Scandinavian Airlines (SAS) confirmed that the captain stepped in to kick the ticketless snake off the aircraft before the afternoon flight took off from the Swedish capital's Arlanda airport.

"The captain carried it outside and placed it on the lawn. It was around 10 to 15 centimetres long," SAS press spokesperson Anna Kansell told Nyheter24.

The other passengers were not alerted to the find, which was believed to have been a non-venomous grass snake native to Sweden, at the time and the plane continued the journey on to Norway as scheduled.

"The first thing I thought was 'good thing it wasn't a spider' because then I would have got scared. I'm not too scared of snakes, but if it had been a spider I would have parachuted out with a life vest from 10,000 metres," said Zettervall, a musician performing together with northern Swedish artist Kitok.

The incident happened on Friday, but was largely overshadowed by the weekend's other airline-related headlines sparked by a Syrian mother giving birth on a plane from Turkey to Stockholm.

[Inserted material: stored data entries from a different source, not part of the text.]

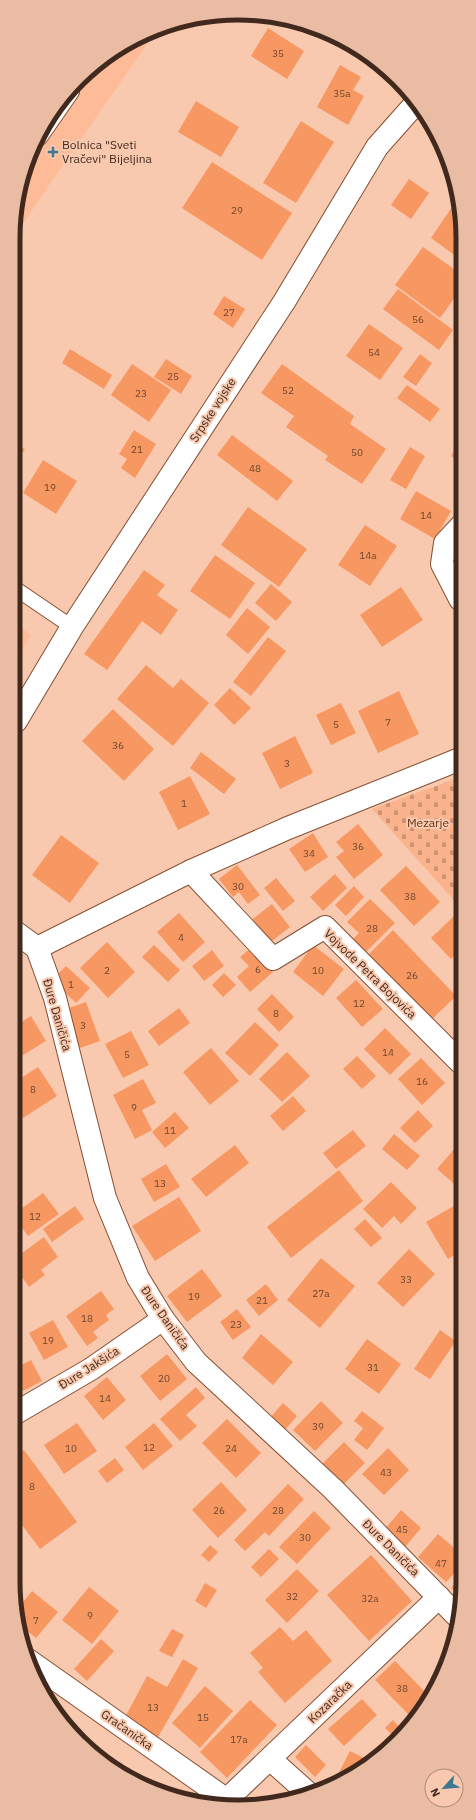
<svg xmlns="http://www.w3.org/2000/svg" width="476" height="1820" viewBox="0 0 476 1820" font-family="'IBM Plex Sans',sans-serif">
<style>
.built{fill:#febb97}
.cemetery{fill:url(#cemetery-stones)}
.building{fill:#f79862}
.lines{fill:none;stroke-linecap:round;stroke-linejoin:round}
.lane-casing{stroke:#835033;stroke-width:16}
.street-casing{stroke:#835033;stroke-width:24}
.secondary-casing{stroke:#835033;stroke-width:24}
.lane{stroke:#fff;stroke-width:14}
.street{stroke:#fff;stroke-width:22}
.secondary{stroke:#fff;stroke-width:22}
.poi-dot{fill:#3d768f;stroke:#f9c9af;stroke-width:1.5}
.labels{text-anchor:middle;stroke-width:4;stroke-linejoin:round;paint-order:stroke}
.number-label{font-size:10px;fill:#6e462e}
.poi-label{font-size:12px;fill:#412a1d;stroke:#f9c9af;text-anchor:start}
.street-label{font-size:12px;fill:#412a1d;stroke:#f9c9af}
.park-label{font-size:12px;fill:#623317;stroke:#f9c9af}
.rim{fill:none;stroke:#412a1d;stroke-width:5}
</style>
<defs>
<pattern id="cemetery-stones" width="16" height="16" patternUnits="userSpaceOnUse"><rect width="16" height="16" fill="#fab38c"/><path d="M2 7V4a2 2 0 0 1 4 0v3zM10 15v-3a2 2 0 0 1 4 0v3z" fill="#cc9272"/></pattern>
</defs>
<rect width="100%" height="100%" fill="#f9c9af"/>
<g class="built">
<polygon points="154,34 45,191 17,233 17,194 51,113 113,51"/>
<polygon points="16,624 31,635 16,660"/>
</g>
<polygon class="cemetery" points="460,777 460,907 372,809"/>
<g class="building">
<polygon points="268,28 304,51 287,79 251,56"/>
<polygon points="340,65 361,77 353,90 364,96 348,125 317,107"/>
<polygon points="196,101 239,127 221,157 178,132"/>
<polygon points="301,121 334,142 296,203 263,183"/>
<polygon points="212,162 292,213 262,260 182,208"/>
<polygon points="409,179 429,193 411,219 391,205"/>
<polygon points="454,204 461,209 461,260 431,238"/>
<polygon points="423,247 461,274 461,289 440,318 395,285"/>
<polygon points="398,289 453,330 439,350 383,309"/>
<polygon points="224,296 245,309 233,328 213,314"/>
<polygon points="369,324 403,348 380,380 346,356"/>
<polygon points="70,349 112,375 104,389 62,363"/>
<polygon points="420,354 432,363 416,386 403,377"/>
<polygon points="166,359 192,376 181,394 154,377"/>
<polygon points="132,364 171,390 149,422 111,395"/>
<polygon points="282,364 354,416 350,424 386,449 362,484 325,460 328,456 286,427 294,416 261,393"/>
<polygon points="407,385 440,409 430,422 397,398"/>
<polygon points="134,430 156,444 135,478 121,468 127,459 119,454"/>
<polygon points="232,435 293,481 277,501 217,455"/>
<polygon points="461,440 461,462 451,456"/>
<polygon points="17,445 25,449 16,464"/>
<polygon points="410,447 425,456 406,489 390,480"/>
<polygon points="43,460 77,481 56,514 23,493"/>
<polygon points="416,491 451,511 435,539 400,519"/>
<polygon points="248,507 307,549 279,587 221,545"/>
<polygon points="365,525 397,546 370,586 338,565"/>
<polygon points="215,555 255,583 230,619 190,591"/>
<polygon points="144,570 165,585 157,595 178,610 161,635 142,621 107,670 84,654"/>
<polygon points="271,584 292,602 276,621 255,603"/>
<polygon points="401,587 423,620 382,647 360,615"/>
<polygon points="247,608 270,627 248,654 226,635"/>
<polygon points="268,637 286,651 251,696 233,682"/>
<polygon points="146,665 173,688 181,679 209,703 173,746 117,699"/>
<polygon points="230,688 251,708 234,725 214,705"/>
<polygon points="399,691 419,734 378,753 358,711"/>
<polygon points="341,703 356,733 331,745 316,715"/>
<polygon points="113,709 154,749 124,781 82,741"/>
<polygon points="295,736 313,773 280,789 262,753"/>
<polygon points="201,752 236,779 224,794 190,768"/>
<polygon points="190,776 210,814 178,830 159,792"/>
<polygon points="358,824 383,855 354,879 336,857 344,851 336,842"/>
<polygon points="313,833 328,857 305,872 289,849"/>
<polygon points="61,835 99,863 70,903 32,875"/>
<polygon points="237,865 260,895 248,904 239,892 233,897 219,879"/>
<polygon points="406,866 440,902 414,926 380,890"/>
<polygon points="335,874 347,888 323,911 310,897"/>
<polygon points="276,878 295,901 283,911 264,888"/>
<polygon points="354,886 364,897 346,916 335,905"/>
<polygon points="370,899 395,923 362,956 349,943 359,933 347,922"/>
<polygon points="272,904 290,927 268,944 250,921"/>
<polygon points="179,913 205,942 183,962 157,932"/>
<polygon points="455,915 460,921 460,950 451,959 431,938"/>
<polygon points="393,930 456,996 431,1020 368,955"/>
<polygon points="107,942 135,972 108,998 80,968"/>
<polygon points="154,945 180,970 168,982 142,957"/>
<polygon points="313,945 344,969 323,996 293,972"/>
<polygon points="252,947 273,972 250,992 237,977 249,966 240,957"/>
<polygon points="212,950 224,966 204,981 192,966"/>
<polygon points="66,966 90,988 76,1003 52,980"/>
<polygon points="224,973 236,985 223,997 212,985"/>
<polygon points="356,980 383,1009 362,1027 336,998"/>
<polygon points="272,994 294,1017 279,1032 257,1009"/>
<polygon points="86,1002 100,1041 80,1048 66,1009"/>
<polygon points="179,1008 190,1023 159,1046 148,1031"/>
<polygon points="31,1016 46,1041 15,1060 15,1026"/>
<polygon points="255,1022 279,1045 250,1076 225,1053"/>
<polygon points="385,1028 411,1054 390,1075 364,1049"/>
<polygon points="131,1031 149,1065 123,1078 105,1044"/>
<polygon points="211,1048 239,1081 210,1105 183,1072"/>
<polygon points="287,1052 310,1076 282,1102 259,1079"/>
<polygon points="357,1056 376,1076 362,1089 343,1069"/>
<polygon points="421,1058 445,1083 422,1105 398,1079"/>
<polygon points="38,1067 57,1096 23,1118 14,1105 15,1082"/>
<polygon points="143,1079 156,1103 142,1110 152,1130 135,1139 113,1095"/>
<polygon points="293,1096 306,1111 283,1131 270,1116"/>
<polygon points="418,1110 433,1126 415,1143 400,1128"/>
<polygon points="175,1112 189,1128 165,1148 152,1132"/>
<polygon points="353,1130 366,1146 336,1169 323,1153"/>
<polygon points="394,1134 420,1156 407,1170 382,1149"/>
<polygon points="460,1142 459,1188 437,1169"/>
<polygon points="235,1145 249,1163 206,1197 191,1179"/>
<polygon points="166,1164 180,1187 154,1202 141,1179"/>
<polygon points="339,1170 363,1201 291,1258 267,1227"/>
<polygon points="391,1182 417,1208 401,1224 394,1216 382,1228 363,1209"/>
<polygon points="43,1193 59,1214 28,1236 14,1217 14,1214"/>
<polygon points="179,1197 201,1231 155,1261 132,1226"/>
<polygon points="459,1203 459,1252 448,1259 426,1222"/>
<polygon points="75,1206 84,1219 52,1242 43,1229"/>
<polygon points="365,1219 382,1238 371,1247 354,1229"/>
<polygon points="44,1237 58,1257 41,1270 45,1275 29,1287 14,1266 14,1259"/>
<polygon points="409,1249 435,1274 403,1307 377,1283"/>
<polygon points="321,1258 355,1286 320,1328 287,1300"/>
<polygon points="202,1269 222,1296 187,1322 167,1296"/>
<polygon points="266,1284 278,1300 259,1316 246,1300"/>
<polygon points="101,1291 114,1309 106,1315 109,1320 93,1332 98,1338 87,1346 66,1316"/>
<polygon points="237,1309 251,1327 233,1340 220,1322"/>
<polygon points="53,1320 68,1347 44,1360 29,1333"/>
<polygon points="14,1327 19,1335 14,1339"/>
<polygon points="440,1330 456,1341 430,1379 414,1369"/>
<polygon points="261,1334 293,1362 273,1385 242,1358"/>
<polygon points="367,1339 401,1364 379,1394 345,1369"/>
<polygon points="167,1354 187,1379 160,1401 140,1376"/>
<polygon points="31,1360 42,1381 23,1391 14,1373 14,1369"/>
<polygon points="107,1377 126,1400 103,1420 84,1396"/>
<polygon points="196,1387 205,1398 186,1415 197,1426 180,1441 160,1419"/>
<polygon points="321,1401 343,1423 315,1451 293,1430"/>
<polygon points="283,1403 297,1416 283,1432 269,1419"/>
<polygon points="362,1411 384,1428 367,1450 354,1440 363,1428 354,1421"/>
<polygon points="227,1419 261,1453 236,1478 202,1443"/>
<polygon points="77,1423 97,1451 64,1474 44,1445"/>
<polygon points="154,1423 173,1446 143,1470 125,1447"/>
<polygon points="344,1442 365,1463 338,1490 317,1469"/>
<polygon points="388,1448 409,1470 384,1495 362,1474"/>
<polygon points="24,1450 77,1522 40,1549 13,1513 13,1458"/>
<polygon points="115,1458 124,1470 107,1483 98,1471"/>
<polygon points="221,1482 247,1510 218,1538 192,1510"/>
<polygon points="288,1484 304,1499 269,1536 265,1532 245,1551 234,1540"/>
<polygon points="401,1510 421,1528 405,1547 384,1530"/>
<polygon points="314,1511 331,1528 297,1564 279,1547"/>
<polygon points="438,1534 459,1552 459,1568 446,1582 418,1557"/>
<polygon points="210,1545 218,1552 209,1562 201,1555"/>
<polygon points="269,1549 279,1559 261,1577 251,1567"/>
<polygon points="371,1555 412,1601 369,1641 327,1595"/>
<polygon points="297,1569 319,1591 287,1623 265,1600"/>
<polygon points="459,1578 459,1594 451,1588"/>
<polygon points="205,1583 217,1590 206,1608 195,1601"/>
<polygon points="89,1587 119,1611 92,1644 62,1620"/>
<polygon points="32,1591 58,1612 36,1638 22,1627 18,1608"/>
<polygon points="280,1627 293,1641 306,1630 332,1661 285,1703 258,1672 263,1668 250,1653"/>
<polygon points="172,1629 184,1635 172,1657 159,1651"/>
<polygon points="101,1639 114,1651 87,1681 74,1669"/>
<polygon points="183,1659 198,1668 158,1737 124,1719 147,1676 167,1687"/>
<polygon points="395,1661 428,1695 408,1714 375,1680"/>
<polygon points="205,1686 233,1711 200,1748 172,1723"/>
<polygon points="362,1699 377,1715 344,1746 328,1729"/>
<polygon points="250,1700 277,1725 227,1778 200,1752"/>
<polygon points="393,1720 403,1731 395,1738 385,1728"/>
<polygon points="66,1725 77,1734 76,1736 69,1731"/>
<polygon points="306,1745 326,1765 315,1777 295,1757"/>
<polygon points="350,1751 372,1762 335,1780"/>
<polygon points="137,1774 156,1787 155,1788 139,1784 134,1780"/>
</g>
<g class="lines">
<defs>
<g id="lane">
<polyline points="40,138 72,92"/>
<polyline points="16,589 72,627"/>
</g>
<g id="street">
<polyline points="460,599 442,564 445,543 461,526"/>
<polyline points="191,871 273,959 325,927 460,1062"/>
<polyline points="37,948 55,998 105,1198 138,1278 163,1319 196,1362 333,1489 459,1618"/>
<polyline points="14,1414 91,1369 163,1319"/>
<polyline points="28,1660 227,1800"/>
<polyline points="270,1759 308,1793"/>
<polyline points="220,1806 439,1597"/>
</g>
<g id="secondary">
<polyline points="16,721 72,627 284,302 377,147 416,103"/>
<polyline points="15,932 37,948 191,871 288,828 460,759"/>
</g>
</defs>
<use href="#lane" class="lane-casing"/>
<use href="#street" class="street-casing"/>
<use href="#secondary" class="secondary-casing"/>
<use href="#lane" class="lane"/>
<use href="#street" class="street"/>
<use href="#secondary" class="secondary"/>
</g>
<path class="poi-dot" d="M51 146h4v4h4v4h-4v4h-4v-4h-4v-4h4z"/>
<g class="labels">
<g class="number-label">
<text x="278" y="57">35</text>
<text x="342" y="97">35a</text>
<text x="237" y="214">29</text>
<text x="229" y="316">27</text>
<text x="418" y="323">56</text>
<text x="374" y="356">54</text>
<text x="173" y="380">25</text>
<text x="288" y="394">52</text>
<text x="141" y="397">23</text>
<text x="137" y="453">21</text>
<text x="357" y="456">50</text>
<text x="255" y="472">48</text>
<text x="50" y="491">19</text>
<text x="426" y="519">14</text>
<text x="368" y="559">14a</text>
<text x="388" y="726">7</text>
<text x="336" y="728">5</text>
<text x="118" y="749">36</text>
<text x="287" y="767">3</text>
<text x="184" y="807">1</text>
<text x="358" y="850">36</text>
<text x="309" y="857">34</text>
<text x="238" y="890">30</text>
<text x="410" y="900">38</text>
<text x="372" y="932">28</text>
<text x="181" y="941">4</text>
<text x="258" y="973">6</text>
<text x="107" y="974">2</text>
<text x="318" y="974">10</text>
<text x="412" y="979">26</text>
<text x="71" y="988">1</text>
<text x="359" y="1007">12</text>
<text x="276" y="1017">8</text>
<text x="83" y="1029">3</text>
<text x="388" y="1056">14</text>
<text x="127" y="1058">5</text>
<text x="422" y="1085">16</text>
<text x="33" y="1093">8</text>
<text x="134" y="1111">9</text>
<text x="170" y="1134">11</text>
<text x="160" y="1187">13</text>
<text x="35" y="1220">12</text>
<text x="406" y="1283">33</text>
<text x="321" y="1297">27a</text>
<text x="194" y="1300">19</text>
<text x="262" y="1304">21</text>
<text x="87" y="1322">18</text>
<text x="236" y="1328">23</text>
<text x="48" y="1344">19</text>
<text x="373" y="1371">31</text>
<text x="164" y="1382">20</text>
<text x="105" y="1402">14</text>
<text x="318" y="1430">39</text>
<text x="149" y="1451">12</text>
<text x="71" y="1452">10</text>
<text x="231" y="1452">24</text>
<text x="386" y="1476">43</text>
<text x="32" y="1490">8</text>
<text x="219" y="1514">26</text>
<text x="278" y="1514">28</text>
<text x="402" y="1533">45</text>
<text x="305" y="1541">30</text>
<text x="441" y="1567">47</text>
<text x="292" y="1600">32</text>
<text x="370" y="1602">32a</text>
<text x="90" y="1619">9</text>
<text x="36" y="1624">7</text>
<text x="402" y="1692">38</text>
<text x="153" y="1711">13</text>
<text x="203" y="1721">15</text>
<text x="239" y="1743">17a</text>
</g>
<g class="poi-label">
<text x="62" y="149">Bolnica "Sveti<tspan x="62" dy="14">Vračevi" Bijeljina</tspan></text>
</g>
<g class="street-label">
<text transform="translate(213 410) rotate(-57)" y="4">Srpske vojske</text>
<text transform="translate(370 974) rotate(44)" y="4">Vojvode Petra Bojovića</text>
<text transform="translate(57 1015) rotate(74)" y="4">Đure Daničića</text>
<text transform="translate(165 1318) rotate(55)" y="4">Đure Daničića</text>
<text transform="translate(89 1368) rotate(-32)" y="4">Đure Jakšića</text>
<text transform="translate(391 1548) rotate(45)" y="4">Đure Daničića</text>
<text transform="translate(330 1702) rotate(-44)" y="4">Kozaračka</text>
<text transform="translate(127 1730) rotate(35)" y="4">Gračanička</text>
</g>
<g class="park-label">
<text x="428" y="827">Mezarje</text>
</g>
</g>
<path d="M0 0H476V1820H0ZM238 20H238A218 218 0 0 1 456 238V1582A218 218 0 0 1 238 1800H238A218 218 0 0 1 20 1582V238A218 218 0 0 1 238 20Z" fill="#eabca3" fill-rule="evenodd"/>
<path class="rim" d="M238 20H238A218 218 0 0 1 456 238V1582A218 218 0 0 1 238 1800H238A218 218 0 0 1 20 1582V238A218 218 0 0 1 238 20Z"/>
<g transform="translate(444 1788) rotate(243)"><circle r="19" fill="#f9c9af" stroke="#af8975"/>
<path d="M0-3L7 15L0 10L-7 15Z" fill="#3d768f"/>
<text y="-6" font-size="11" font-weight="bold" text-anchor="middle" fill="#412a1d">N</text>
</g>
</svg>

The Arabic-speaking woman, in her thirties, went into labour halfway through the flight and confessed that she had boarded the plane well into the ninth month of her pregnancy.

But the baby – a boy – was born with the help of a number of passengers, one of whom was a trained nurse, and was taken to hospital with the mum as soon as they landed.

“It was a wonderful and healthy baby,” Nisrin Sabuncu Hajar, who helped in the delivery, told Sweden’s Expressen newspaper on Saturday.